**Problem statement**:
Copy every line of the rows below word for word, keeping their order.

[start Data shown]

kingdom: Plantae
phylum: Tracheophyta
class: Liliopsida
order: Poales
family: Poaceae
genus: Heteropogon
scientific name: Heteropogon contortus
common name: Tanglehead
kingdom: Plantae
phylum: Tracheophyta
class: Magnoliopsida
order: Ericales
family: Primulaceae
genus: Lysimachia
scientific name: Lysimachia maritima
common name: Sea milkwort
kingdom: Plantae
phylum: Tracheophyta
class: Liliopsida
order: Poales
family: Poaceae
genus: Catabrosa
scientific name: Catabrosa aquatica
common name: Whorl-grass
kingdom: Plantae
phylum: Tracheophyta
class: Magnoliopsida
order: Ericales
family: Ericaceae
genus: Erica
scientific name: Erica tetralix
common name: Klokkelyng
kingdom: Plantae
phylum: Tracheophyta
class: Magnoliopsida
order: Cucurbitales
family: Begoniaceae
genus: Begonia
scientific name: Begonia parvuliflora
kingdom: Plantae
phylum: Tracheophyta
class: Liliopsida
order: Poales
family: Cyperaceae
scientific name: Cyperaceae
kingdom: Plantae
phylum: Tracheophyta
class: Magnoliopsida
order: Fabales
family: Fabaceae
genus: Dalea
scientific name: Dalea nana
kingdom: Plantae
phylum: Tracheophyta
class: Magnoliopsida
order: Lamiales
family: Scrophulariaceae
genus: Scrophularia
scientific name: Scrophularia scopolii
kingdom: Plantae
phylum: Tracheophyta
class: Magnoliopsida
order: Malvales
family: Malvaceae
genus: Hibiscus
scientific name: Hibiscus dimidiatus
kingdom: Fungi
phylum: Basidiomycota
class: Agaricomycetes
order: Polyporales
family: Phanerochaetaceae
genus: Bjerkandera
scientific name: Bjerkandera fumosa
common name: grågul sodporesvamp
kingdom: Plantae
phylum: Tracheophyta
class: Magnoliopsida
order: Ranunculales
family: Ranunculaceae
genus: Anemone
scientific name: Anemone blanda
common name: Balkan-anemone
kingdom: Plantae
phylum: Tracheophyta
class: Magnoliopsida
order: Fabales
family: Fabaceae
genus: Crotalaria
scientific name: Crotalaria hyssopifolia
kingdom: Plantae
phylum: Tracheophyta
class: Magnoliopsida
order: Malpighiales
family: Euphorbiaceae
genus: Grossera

[end Data shown]

**Written answer**:
kingdom: Plantae
phylum: Tracheophyta
class: Liliopsida
order: Poales
family: Poaceae
genus: Heteropogon
scientific name: Heteropogon contortus
common name: Tanglehead
kingdom: Plantae
phylum: Tracheophyta
class: Magnoliopsida
order: Ericales
family: Primulaceae
genus: Lysimachia
scientific name: Lysimachia maritima
common name: Sea milkwort
kingdom: Plantae
phylum: Tracheophyta
class: Liliopsida
order: Poales
family: Poaceae
genus: Catabrosa
scientific name: Catabrosa aquatica
common name: Whorl-grass
kingdom: Plantae
phylum: Tracheophyta
class: Magnoliopsida
order: Ericales
family: Ericaceae
genus: Erica
scientific name: Erica tetralix
common name: Klokkelyng
kingdom: Plantae
phylum: Tracheophyta
class: Magnoliopsida
order: Cucurbitales
family: Begoniaceae
genus: Begonia
scientific name: Begonia parvuliflora
kingdom: Plantae
phylum: Tracheophyta
class: Liliopsida
order: Poales
family: Cyperaceae
scientific name: Cyperaceae
kingdom: Plantae
phylum: Tracheophyta
class: Magnoliopsida
order: Fabales
family: Fabaceae
genus: Dalea
scientific name: Dalea nana
kingdom: Plantae
phylum: Tracheophyta
class: Magnoliopsida
order: Lamiales
family: Scrophulariaceae
genus: Scrophularia
scientific name: Scrophularia scopolii
kingdom: Plantae
phylum: Tracheophyta
class: Magnoliopsida
order: Malvales
family: Malvaceae
genus: Hibiscus
scientific name: Hibiscus dimidiatus
kingdom: Fungi
phylum: Basidiomycota
class: Agaricomycetes
order: Polyporales
family: Phanerochaetaceae
genus: Bjerkandera
scientific name: Bjerkandera fumosa
common name: grågul sodporesvamp
kingdom: Plantae
phylum: Tracheophyta
class: Magnoliopsida
order: Ranunculales
family: Ranunculaceae
genus: Anemone
scientific name: Anemone blanda
common name: Balkan-anemone
kingdom: Plantae
phylum: Tracheophyta
class: Magnoliopsida
order: Fabales
family: Fabaceae
genus: Crotalaria
scientific name: Crotalaria hyssopifolia
kingdom: Plantae
phylum: Tracheophyta
class: Magnoliopsida
order: Malpighiales
family: Euphorbiaceae
genus: Grossera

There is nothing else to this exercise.